■ **To do**
Below is some data. Retype exactly the lines starting at the one with "286]. This pregnant" and ending at the one with "on that pillow.".
------ Information given ------
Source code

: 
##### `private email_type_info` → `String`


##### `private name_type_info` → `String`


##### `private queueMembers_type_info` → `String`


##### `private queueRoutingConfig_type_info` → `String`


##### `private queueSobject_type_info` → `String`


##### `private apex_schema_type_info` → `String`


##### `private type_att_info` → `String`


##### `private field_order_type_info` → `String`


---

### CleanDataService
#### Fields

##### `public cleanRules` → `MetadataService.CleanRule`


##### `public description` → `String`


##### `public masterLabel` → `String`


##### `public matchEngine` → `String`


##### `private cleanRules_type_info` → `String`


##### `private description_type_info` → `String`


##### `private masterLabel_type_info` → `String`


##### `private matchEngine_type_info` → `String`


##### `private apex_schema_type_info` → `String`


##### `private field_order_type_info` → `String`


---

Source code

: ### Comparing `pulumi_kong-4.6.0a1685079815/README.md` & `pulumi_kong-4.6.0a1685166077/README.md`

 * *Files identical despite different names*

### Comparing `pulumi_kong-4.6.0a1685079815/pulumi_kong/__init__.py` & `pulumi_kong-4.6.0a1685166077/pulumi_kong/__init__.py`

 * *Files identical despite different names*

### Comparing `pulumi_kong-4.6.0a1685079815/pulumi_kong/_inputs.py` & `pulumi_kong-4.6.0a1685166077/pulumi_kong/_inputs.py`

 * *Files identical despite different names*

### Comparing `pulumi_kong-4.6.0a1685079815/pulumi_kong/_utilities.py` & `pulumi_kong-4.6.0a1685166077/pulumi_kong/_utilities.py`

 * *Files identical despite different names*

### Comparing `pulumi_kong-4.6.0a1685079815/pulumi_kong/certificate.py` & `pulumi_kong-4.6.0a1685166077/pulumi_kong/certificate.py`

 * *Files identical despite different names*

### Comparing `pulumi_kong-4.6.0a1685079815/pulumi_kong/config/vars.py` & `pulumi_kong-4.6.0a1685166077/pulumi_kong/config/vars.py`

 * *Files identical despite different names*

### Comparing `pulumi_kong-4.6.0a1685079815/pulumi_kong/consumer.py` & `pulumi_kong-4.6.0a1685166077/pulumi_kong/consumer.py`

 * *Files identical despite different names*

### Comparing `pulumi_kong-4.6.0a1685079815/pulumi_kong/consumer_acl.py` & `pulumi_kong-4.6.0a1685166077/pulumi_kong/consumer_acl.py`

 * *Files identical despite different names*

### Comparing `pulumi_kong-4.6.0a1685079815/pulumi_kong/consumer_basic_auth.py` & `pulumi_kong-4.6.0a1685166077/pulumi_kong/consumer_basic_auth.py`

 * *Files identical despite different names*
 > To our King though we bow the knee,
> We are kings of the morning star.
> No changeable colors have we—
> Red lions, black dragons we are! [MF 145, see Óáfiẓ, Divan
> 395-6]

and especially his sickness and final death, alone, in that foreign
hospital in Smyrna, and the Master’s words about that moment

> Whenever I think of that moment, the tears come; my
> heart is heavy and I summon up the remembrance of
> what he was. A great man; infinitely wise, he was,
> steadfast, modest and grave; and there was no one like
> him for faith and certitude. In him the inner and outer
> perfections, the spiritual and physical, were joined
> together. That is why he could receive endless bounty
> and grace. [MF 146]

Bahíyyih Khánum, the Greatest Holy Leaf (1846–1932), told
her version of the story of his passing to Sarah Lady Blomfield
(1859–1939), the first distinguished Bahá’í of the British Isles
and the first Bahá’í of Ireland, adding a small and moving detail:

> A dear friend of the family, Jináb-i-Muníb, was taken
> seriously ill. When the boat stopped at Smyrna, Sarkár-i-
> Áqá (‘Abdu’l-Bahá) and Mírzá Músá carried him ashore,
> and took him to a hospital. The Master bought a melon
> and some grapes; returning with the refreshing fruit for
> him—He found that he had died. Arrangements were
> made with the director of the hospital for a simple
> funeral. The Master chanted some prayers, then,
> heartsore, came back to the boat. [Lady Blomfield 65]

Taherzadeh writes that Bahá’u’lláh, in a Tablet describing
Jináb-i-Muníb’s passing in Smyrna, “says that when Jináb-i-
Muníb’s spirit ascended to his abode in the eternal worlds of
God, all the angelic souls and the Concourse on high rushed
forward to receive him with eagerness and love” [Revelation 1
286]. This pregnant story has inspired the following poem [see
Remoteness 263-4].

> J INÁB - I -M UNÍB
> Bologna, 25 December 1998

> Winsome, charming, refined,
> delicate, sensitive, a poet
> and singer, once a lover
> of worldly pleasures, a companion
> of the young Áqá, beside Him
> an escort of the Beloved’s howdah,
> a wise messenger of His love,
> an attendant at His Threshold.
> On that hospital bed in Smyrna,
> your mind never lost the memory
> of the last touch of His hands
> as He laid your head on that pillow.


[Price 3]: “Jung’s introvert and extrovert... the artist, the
------
■ **Response for this exercise**
286]. This pregnant story has inspired the following poem [see
Remoteness 263-4].

> J INÁB - I -M UNÍB
> Bologna, 25 December 1998

> Winsome, charming, refined,
> delicate, sensitive, a poet
> and singer, once a lover
> of worldly pleasures, a companion
> of the young Áqá, beside Him
> an escort of the Beloved’s howdah,
> a wise messenger of His love,
> an attendant at His Threshold.
> On that hospital bed in Smyrna,
> your mind never lost the memory
> of the last touch of His hands
> as He laid your head on that pillow.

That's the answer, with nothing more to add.